De novo assembly, functional annotation and comparative alignment of whole genome of a halo-tolerant Exiguobacterium profundum PHM11 with related genomes

Authors Affiliation(s)

  • Genomics, ICAR-National Bureau of Agriculturally Important Microorganisms (NBAIM), Maunath Bhanjan 275103, UP, INDIA

Can J Biotech, Volume 1 Special Issue,  Page 124,  DOI:

Presenting author:


Advances in the next-generation sequencing (NGS) technologies have invigorated the exploration of microbial genomes in retrieving the hidden traits. In this study, high-throughput next generation whole genome sequencing of a halotolerant E. profundum PHM11 was performed on Illumina HiSeq paired end sequencing plateform and assembled through de novo Linux based approaches using Velvet (V 1.2.10.) algorithm package.
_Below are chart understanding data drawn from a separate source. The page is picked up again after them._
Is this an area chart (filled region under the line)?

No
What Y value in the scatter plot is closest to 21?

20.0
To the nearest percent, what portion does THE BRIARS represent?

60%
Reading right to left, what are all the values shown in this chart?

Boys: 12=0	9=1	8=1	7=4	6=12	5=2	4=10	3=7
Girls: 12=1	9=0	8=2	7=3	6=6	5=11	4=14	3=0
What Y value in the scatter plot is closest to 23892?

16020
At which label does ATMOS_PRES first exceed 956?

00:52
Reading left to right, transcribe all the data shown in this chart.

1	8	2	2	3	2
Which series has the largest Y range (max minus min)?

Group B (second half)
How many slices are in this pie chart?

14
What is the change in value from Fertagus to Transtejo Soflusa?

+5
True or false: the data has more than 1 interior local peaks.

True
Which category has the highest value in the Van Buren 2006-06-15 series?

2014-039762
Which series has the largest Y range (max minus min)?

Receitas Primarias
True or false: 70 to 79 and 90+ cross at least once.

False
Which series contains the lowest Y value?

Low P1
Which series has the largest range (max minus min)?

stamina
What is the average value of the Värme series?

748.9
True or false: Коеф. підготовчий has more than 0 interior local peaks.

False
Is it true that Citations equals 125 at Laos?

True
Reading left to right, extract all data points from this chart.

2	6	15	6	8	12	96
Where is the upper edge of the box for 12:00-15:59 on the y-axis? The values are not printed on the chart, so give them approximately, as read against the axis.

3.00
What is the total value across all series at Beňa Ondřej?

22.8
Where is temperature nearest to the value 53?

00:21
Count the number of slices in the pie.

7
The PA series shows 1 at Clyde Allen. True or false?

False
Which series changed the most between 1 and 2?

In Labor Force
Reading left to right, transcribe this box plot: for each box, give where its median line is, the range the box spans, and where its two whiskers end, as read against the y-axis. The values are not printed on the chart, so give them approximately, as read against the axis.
Quality filtering in de novo sequencing produced 72,947,390 reads with total size of 7335195362 bp (7335.1 Mb). High quality reads having minimum and maximum contig lengths of 202 and 958471 (~0.95 Mb) bp were further considered for assembly. Final PHM11 genome has a size of ~2.92 Mb comprising 70 contigs, 47.93% G+C content with 761858 (26.08%), 757313 (25.92%), 699924 (23.96%), and 700172 (23.97%) percentages of adenine, thymine, cytosine and guanine nucleotides. Throughout micro-satellite mining of genome showed a total of 3005 SSRs, covering 0.1 of whole PHM11 genome, with relative abundance; 1029, relative density; 10951, and percentages of penta repeats; 65.75, hexa repeats; 28.75, mono repeats; 3.89, and tetra-repeats; 1.59, respectively. Gene networks related to the arrangement of key genes and presence of lysogenic phage DNA were reflected through generating the chromosome map of PHM11 genome. Functional annotations of genome reflected the different protein families, and hidden inherent metabolic pathways providing unusual features. A total of 3033 protein coding genes and 33 non-protein coding genes were identified; out of these only 2316 could be characterized and 737 were reported as hypothetical. Random genes of different metabolic pathways were amplified from its genome and authenticated through their sequencing. Genome-rearrangements in PHM11 could be deciphered through aligning its genome with thirteen other genomes of different Exiguobacterium species.